Taher Ahmadzadeh Heravi (طاهر احمدزاده هروی; 22 May 1921 – 30 November 2017) was an Iranian nationalist-religious political activist who held office as the first governor of Khorasan Province after the Iranian Revolution.

==Early life and education==
Ahmadzadeh was of Afghan descent. His father was a wealthy Shia from the city of Herat, Afghanistan who migrated to Iran. Ahmadzadeh studied secondary education and was considered a small landowner in his birthplace Mashhad.

==Career==
Ahmadzadeh was an active opposition to the Pahlavi dynasty since the early 1950s and hailed as the "symbol of heroic resistance against SAVAK", spending 10 years in prison under the regime.
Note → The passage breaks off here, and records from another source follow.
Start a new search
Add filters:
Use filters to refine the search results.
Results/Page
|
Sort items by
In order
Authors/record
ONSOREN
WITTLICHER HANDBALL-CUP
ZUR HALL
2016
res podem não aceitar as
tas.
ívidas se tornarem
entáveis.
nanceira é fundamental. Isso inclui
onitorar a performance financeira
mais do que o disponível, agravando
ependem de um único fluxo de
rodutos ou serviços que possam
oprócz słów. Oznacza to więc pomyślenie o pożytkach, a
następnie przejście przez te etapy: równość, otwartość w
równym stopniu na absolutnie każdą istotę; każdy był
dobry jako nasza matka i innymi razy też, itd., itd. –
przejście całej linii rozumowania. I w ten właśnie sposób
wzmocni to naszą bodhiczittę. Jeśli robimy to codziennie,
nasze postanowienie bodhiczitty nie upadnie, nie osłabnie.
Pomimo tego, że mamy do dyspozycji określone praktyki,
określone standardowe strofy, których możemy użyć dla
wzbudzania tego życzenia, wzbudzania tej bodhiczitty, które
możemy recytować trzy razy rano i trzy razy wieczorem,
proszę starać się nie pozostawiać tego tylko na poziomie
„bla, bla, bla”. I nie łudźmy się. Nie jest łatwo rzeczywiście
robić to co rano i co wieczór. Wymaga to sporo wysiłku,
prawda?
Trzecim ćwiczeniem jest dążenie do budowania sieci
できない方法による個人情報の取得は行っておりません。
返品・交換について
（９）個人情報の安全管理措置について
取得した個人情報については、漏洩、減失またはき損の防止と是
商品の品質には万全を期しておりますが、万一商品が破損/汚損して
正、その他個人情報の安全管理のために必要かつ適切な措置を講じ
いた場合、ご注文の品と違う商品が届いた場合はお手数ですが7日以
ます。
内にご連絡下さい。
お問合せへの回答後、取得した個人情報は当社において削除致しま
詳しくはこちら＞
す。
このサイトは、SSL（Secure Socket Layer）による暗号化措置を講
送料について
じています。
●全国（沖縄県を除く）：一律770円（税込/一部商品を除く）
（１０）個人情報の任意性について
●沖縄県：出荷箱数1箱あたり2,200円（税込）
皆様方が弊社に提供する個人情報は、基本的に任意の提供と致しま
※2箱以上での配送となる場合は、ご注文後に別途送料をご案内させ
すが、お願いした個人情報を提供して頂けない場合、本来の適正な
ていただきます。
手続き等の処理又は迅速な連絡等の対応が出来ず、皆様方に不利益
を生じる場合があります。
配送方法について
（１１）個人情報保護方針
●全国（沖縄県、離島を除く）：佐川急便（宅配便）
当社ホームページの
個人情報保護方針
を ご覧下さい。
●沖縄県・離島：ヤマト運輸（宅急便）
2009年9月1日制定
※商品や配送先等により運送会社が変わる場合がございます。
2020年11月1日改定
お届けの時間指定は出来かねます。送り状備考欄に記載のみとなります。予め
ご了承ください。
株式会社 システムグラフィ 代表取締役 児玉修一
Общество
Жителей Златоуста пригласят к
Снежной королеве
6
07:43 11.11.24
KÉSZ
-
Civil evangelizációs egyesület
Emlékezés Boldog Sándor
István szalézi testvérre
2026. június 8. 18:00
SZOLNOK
Considered a well-known nationalist and a prominent leader in Mashhad, he co-founded a Mossadeghist and religious organization called the 'Center for the Publication of Islamic Truths' along with Mohammad-Taqi Shariati, father of Ali Shariati. He joined National Front's 'National Resistance Movement' in Khorasan after the 1953 coup d'état and served as a member of central committee of its provincial branch, though not affiliated with any particular political party. Working closely with Mehdi Bazargan for almost four decades, he also helped him found the Freedom Movement of Iran.

After the Iranian Revolution in 1979, Bazargan nominated him as the governor of Khorasan province. Ahmadzadeh initially rejected the appointment on the grounds that Ruhollah Khomeini has installed Abbas Vaez-Tabasi as the costudian of Astan Quds Razavi and he should maintain the former position as well. He was ousted soon after resignation of Bazargan. According to Ervand Abrahamian, he was tagged "liberal" and a "sympathizer of the Mojahedin" at the time.

In June 1981, he began to openly criticise the clergy for "monopolising power". Subsequently, Ahmadzadeh was imprisoned in Evin Prison and in 1983 he was forced to confess in a televised program called "roundtable discussions". He was released four years later. Ahmadzadeh was detained again in 2000, when he was 80.

==Personal life==
His sons Masoud and Majid, as well as his daughter Mastureh were among the leading members of the Organization of Iranian People's Fedai Guerrillas. His youngest son, Mojtaba, was a sympathizer of the People's Mujahedin of Iran and was executed during the 1988 executions of Iranian political prisoners.